The aim is to trigger spontaneous ovulation by destroying small amounts of ovarian cortex. The physiological mechanism remains unknown, but drilling significantly alters the hormonal environment within the ovary. The utility of the AMH assay as a predictor for LOD outcome has been recently questioned [91]. Two studies evaluated serum AMH before LOD to correlate with the results in terms of spontaneous ovulation [92, 93]. Elsmashad et al. [92] evaluated the effect of LOD, in PCOS, on serum AMH and ovarian stromal blood flow changes, by using three-dimensional power Doppler ultrasonography. They showed LOD was followed by lower serum AMH levels and less elevated Doppler flow indices. Amer et al. [93] also showed that women who ovulated after LOD had lower pre-operative AMH levels. They identified a pretreatment AMH level cut-off of 7.7 ng/mL (sensitivity 78 %, specificity 76 %), which predicted failure of LOD. Weaknesses of this study included the small sample size and the fact LOD was used as a first line method for ovulation induction

AMH: a marker of treatment efficiency on PCOS symptoms?

To normalize the menstrual cycle, it is common to prescribe a hormonal contraception to women with PCOS. As explained above, there is, however, controversy regarding the impact of hormonal contraception on the AMH circulating level [6, 38]. In PCOS, it has recently been shown [94] that in current users of hormonal contraception, SHBG was increased, leading to a diminished bioavailable androgen level, and that AMH and AFC levels were decreased. However, no study has reported so far this decrease of serum AMH has a predictive value on the subsequent fertility.

To have an anti-androgenic effect and thus decrease the clinical hyperandrogenism (such as acne, hirsutism) it is common, in PCOS, to use oral combined contraceptive treatment sometimes combined with antiandrogens such as drospirenone or cyproterone acetate (CPA) or spironolactone [95, 96]. Panidis et al. [97] have shown a significant decrease in serum AMH levels in women with PCOS with ethinylestradiol + CPA but not with use of ethinylestradiol + drospirenone.

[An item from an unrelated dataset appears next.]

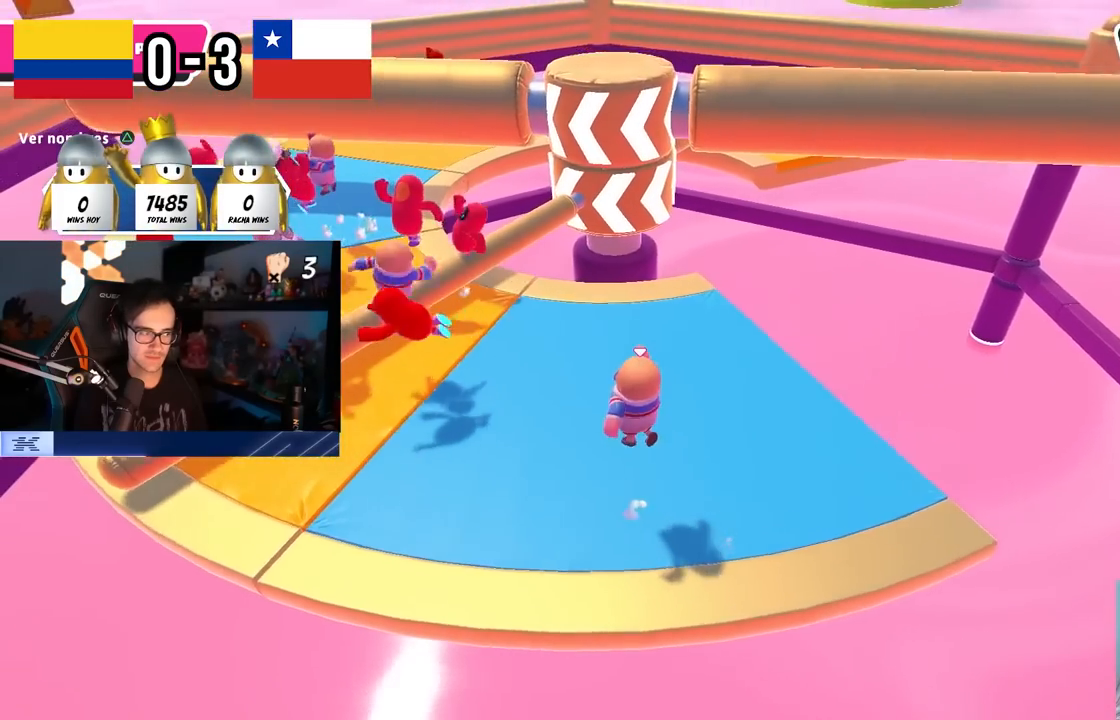
{"buttons": [], "left_stick": "left", "right_stick": "center", "events": [[17, "left_stick", "up-right"], [67, "right_stick", "up"], [167, "right_stick", "center"], [300, "CROSS", "down"], [300, "left_stick", "up-left"], [450, "CROSS", "up"], [467, "left_stick", "left"]]}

Some studies have evaluated the relationship between weight loss, menstrual cyclicity and serum AMH levels in overweight women with PCOS. Moran et al. [98] showed better menstrual improvement after weight loss in women with lower baseline serum AMH. Serum AMH could therefore be used as a potential predictive factor of cycle normalization after weight loss. Nybacka et al. [99] described a significant decrease in serum AMH levels after diet in obese women with PCOS. Thomson et al. [100] demonstrated long-term weight loss (twenty weeks) resulted in improvements in reproductive function but did not change serum AMH levels. Lastly, various effects on AMH level were obtained with Metformin usage in women with PCOS [97, 101104].

Altogether, no threshold for serum AMH can be proposed to predict the effectiveness of these treatments.

Conclusion

It is now undeniable that serum AMH is a valuable tool for the diagnosis of PCOS. As for its benefit in the treatment of PCOS, there may be an advantage in therapeutic decision support, but this needs to be confirmed by further studies. However, the current technical difficulties to set up consensual serum AMH thresholds [105, 19] (stability and heterogeneity of circulating AMH, wide range of values, inter laboratory variability, different immunoassays used worldwide) may have curbed the enthusiasm of some clinicians to make it “THE” marker of PCOM. However, we must remain optimistic regarding the latest progress made, making it more and more realistic that this assay may, one day, replace the AFC in the Rotterdam classification.